#### SELECTED EXCERPT ####

Unidentified Analyst: Thanks for taking our questions.
Operator: The next question is from Steve Willey of Stifel. Please go ahead.
Steve Willey: Yes, good morning. Thanks for taking the questions. Can you just speak to, I guess, how many sites are currently active in the ovarian trial? I guess how many have you brought on just within the past few months? And I guess over the longer term, do you think you need to bring on more sites in order to expedite patient enrollment?
Anat Cohen-Dayag: Thank you, Steve. So right now we have nine sites active. We have few more. This is based on the plan that we’ve already rolled when we were thinking about ranking up. We don’t think that we should add additional sites beyond what we’ve planned and what we’re looking to do now. And the reason for this is, what I was just alluding to in the prepared remarks. So first, we believe that the closed monitoring that we’re doing now with investigators and again trying to make sure that the study is on the radar, this is something that is going to achieve the goal. And this is after we added ovarian cancer specific sites, sites that are growing, specifically ovarian cancer patients. So these two things, adding the sites, making sure that we speak with the investigators and we have – I have to say that hearing their comments about how they think about the triplet activity, mainly the durability in conjunction with the safety for these patients that really experience so many lines of treatment, we don’t really need to convince them.
So we believe that the ramp up that we’ve started to see will continue and that we don’t need to add additional sites to the study.
Steve Willey: Okay. And then I think you said that, I mean, you’re obviously assaying for PVRL2 expression, so I think you said biopsy is a mandatory. Is the ask of a patient both in on-treatment and then I guess a baseline and then multiple on treatment biopsies? Or are you just looking for one specific biopsy and I guess is that second on treatment biopsy requirement? Is that in any way rate limiting in terms of your ability to get patients to solicit consent?
Anat Cohen-Dayag: It’s a very good question, so, and maybe Henry will want to add anything about it. But in any case at any study when you ask for biopsies, this is a hurdle; obviously. Because patient needs to go through some invasive approach, but we don’t anticipate at this point in time that this is a big hurdle. We ask for mandatory biopsies at baseline prior to treatment and also on treatment. And this is really serving us in order to make sure that eventually we can go with the platinum resistant ovarian cancer data that we have into what eventually will be biomarker driven study that will allow us to maximize the potential of COM701 treatment for patients that may respond to this treatment. So at this point in time, this is mandatory. With this mandatory request, we do see a ramp up and we believe that this will not be the issue for enrollment.
Steve Willey: Okay. And then just lastly on the colorectal trial, I know this is open label. Do you have a sense as to what the distribution of patients looks like with respect to the presence or absence of liver metastases at baseline? Thanks.

#### SUPPLIED INFORMATION ####

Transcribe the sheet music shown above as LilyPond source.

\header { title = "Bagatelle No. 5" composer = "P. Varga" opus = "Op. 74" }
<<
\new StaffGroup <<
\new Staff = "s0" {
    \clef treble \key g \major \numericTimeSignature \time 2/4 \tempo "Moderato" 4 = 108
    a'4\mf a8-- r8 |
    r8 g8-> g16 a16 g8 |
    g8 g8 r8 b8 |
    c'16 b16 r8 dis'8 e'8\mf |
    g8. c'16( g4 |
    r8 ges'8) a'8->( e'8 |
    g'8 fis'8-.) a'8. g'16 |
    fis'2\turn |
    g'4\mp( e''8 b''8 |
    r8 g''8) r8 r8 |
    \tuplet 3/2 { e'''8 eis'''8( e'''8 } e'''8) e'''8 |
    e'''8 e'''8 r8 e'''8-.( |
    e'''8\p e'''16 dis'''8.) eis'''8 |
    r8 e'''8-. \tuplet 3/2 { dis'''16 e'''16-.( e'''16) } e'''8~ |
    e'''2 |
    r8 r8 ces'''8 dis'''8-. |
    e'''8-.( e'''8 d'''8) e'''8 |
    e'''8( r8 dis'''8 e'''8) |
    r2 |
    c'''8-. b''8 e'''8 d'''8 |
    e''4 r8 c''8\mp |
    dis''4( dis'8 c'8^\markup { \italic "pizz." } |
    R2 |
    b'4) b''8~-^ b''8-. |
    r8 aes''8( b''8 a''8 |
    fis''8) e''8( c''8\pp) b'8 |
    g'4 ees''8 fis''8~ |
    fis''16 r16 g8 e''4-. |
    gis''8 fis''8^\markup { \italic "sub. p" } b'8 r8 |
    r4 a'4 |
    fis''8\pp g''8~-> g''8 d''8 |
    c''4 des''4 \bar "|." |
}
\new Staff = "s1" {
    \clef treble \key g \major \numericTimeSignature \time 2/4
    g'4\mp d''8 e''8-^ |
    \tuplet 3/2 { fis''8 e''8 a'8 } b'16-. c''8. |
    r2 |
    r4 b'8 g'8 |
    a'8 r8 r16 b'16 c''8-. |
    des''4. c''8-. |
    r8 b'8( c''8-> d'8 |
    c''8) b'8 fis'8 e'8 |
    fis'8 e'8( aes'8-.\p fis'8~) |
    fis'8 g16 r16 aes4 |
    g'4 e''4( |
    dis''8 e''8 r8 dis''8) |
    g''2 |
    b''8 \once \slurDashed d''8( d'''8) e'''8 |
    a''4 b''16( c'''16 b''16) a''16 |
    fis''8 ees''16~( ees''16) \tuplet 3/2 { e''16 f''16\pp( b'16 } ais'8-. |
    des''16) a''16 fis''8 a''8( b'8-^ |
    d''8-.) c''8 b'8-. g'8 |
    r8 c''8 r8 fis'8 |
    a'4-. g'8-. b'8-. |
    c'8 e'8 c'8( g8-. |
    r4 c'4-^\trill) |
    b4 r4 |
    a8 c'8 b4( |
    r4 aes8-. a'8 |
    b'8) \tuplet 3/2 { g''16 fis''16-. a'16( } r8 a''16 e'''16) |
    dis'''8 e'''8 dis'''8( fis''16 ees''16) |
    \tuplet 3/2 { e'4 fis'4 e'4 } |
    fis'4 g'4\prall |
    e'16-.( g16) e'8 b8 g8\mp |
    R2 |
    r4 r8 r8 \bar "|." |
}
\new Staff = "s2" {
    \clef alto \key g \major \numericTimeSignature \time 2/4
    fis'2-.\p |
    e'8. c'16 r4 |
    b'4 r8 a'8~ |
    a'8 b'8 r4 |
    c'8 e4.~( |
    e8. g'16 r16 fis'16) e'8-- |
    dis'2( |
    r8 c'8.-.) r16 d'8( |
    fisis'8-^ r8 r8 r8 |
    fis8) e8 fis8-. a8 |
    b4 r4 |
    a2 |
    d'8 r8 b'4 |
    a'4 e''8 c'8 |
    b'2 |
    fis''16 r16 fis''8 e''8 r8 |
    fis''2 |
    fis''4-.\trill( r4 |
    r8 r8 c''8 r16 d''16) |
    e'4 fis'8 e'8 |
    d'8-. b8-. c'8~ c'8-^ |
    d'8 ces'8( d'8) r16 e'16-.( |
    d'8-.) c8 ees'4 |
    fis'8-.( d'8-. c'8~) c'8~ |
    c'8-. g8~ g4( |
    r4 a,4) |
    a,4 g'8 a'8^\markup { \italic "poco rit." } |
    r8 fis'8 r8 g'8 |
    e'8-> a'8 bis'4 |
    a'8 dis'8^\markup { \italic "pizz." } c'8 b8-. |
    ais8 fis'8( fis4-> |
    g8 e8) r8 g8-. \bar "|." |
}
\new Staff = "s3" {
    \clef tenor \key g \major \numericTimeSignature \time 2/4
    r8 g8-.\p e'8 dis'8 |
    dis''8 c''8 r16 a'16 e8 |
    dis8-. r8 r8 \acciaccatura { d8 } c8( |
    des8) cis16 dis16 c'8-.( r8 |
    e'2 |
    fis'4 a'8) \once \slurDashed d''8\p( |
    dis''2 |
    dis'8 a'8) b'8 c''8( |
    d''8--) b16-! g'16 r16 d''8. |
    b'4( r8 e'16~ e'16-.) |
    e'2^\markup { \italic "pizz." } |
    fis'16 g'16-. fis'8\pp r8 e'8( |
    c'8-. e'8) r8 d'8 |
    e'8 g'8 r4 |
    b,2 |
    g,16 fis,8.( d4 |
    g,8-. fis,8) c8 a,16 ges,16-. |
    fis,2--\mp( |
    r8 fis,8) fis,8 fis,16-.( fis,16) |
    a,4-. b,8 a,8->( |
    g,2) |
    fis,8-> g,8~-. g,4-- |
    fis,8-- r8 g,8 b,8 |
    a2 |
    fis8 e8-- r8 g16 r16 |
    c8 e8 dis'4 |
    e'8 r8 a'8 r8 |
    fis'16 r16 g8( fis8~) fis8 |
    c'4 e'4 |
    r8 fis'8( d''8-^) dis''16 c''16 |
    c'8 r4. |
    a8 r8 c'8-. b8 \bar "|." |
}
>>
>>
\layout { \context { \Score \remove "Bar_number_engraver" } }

####

=== APPLY WHAT YOU READ ===
a: According to the call transcript, how many sites are currently active in the ovarian trial?
b: Please explain, using the call transcript, why biopsies are mandatory both at baseline and on treatment.
These rows are separate material, apart from the call transcript.

=== RESULTS FOR THE EXERCISE ===
a: Nine sites.

b: The biopsies help ensure that the platinum-resistant ovarian cancer data can eventually lead to a biomarker-driven study. That study would maximize the potential of COM701 treatment for patients who may respond to it.